Cellular Neural Network Encryption Scheme for Time Synchronization and CPAs Resistance in OFDM-PON

Abstract

In this paper, we first experimentally demonstrate a novel cellular neural network (CNN)-based physical layer encryption scheme to achieve the capability of chosen-plaintext attacks (CPAs) resistance and time synchronization simultaneously in orthogonal frequency division multiplexing passive optical network (OFDM-PON). By utilizing the hyperchaotic phenomena within a certain parameter range characteristics of CNN, a four-dimensional (4-D) CNN-based system is constructed to strengthen the security of data transmission.

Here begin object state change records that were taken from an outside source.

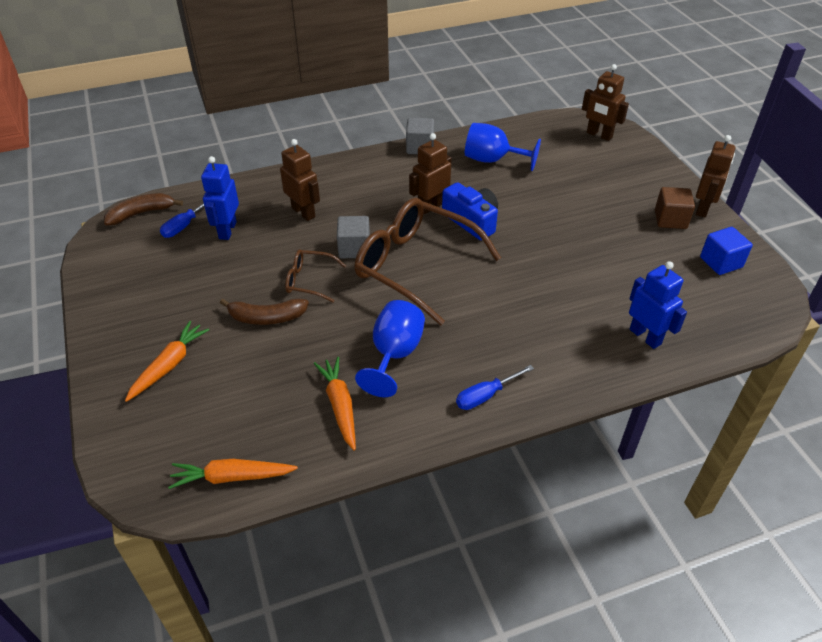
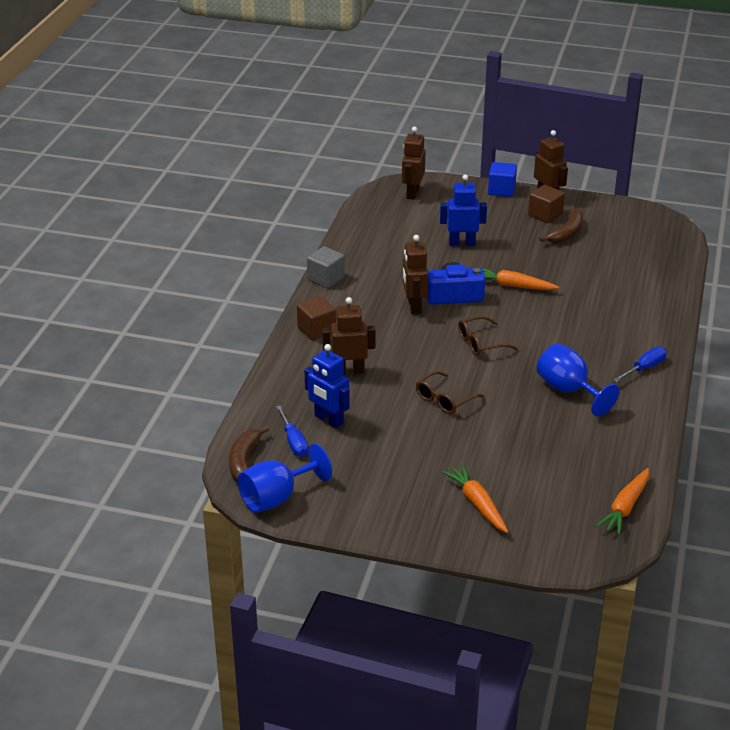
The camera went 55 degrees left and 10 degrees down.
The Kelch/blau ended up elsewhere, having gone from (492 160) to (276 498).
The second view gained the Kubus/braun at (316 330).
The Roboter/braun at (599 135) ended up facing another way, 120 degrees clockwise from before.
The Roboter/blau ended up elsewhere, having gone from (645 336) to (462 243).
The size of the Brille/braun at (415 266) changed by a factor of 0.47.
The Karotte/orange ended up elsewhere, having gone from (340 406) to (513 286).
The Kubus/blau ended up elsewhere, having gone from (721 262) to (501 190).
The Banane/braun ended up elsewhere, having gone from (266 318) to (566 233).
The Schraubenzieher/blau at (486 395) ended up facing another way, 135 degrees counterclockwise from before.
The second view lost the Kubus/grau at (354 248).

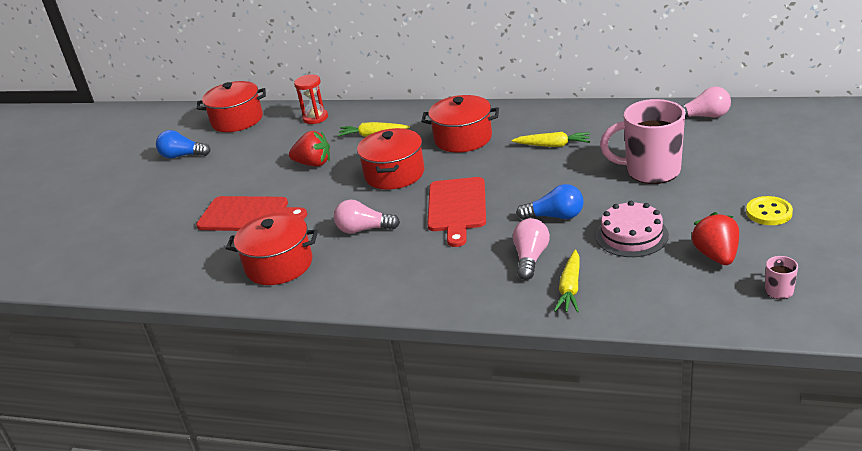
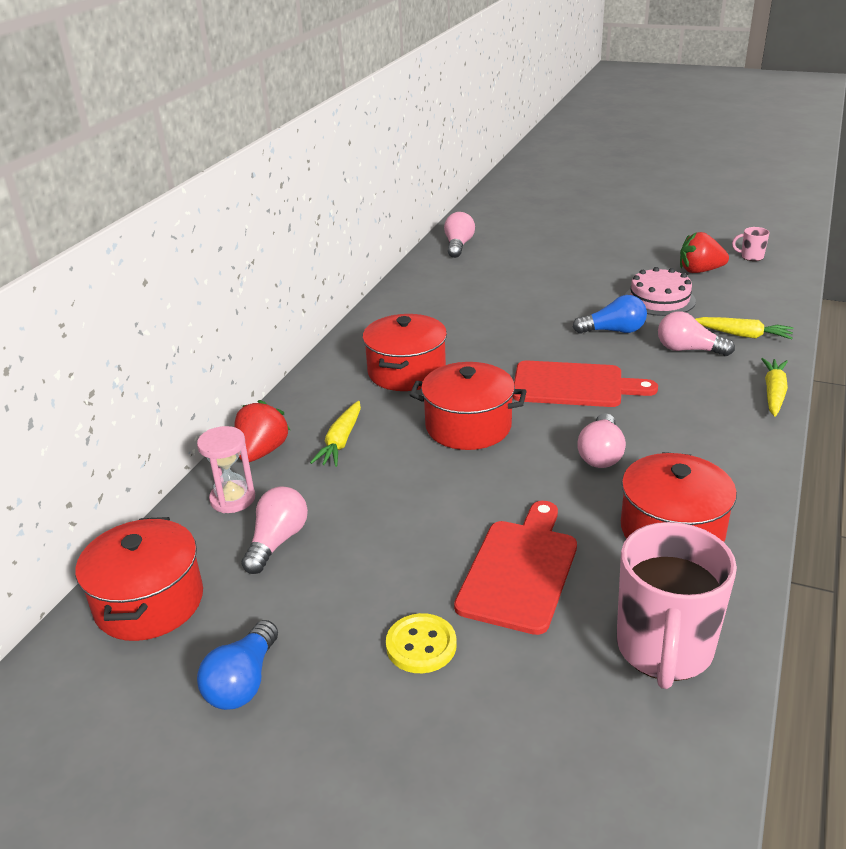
The camera went 85 degrees left and 0 degrees up.
What was the Sanduhr/rot at (315 118) turned into the Sanduhr/rosa at (232 499).
The Erdbeere/rot ended up elsewhere, having gone from (313 164) to (262 452).
The second view gained the Glühbirne/rosa at (277 541).
The Knopf/gelb ended up elsewhere, having gone from (769 212) to (421 645).
The Glühbirne/blau at (555 216) ended up facing another way, 75 degrees clockwise from before.
The Tasse/rosa ended up elsewhere, having gone from (650 171) to (664 649).
The Karotte/gelb ended up elsewhere, having gone from (553 145) to (773 393).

And, according to CNN, the chaotic Feistel transform is executed after extracting the indexes of QAM data, in which completely dynamic encrypted data can be achieved for the CPAs resistance. Moreover, a chaotic training sequence generated by CNN used as timing sequence is added to the transmitted OFDM signals to obtain time synchronization and further increasing the confidentiality of the encryption system. A verified experimental system with 10-Gb/s 16-QAM encrypted OFDM signals through 20-km single-mode fiber (SMF) transmission is conducted. And, the results show that the Feistel and CNN-based physical-layer encryption scheme can generate completely dynamic ciphertexts for the CPAs resistance and accurately realize the time synchronization, and without apparent receiver sensitivity deterioration (0.3dB) is introduced in comparison with other against CPAs schemes.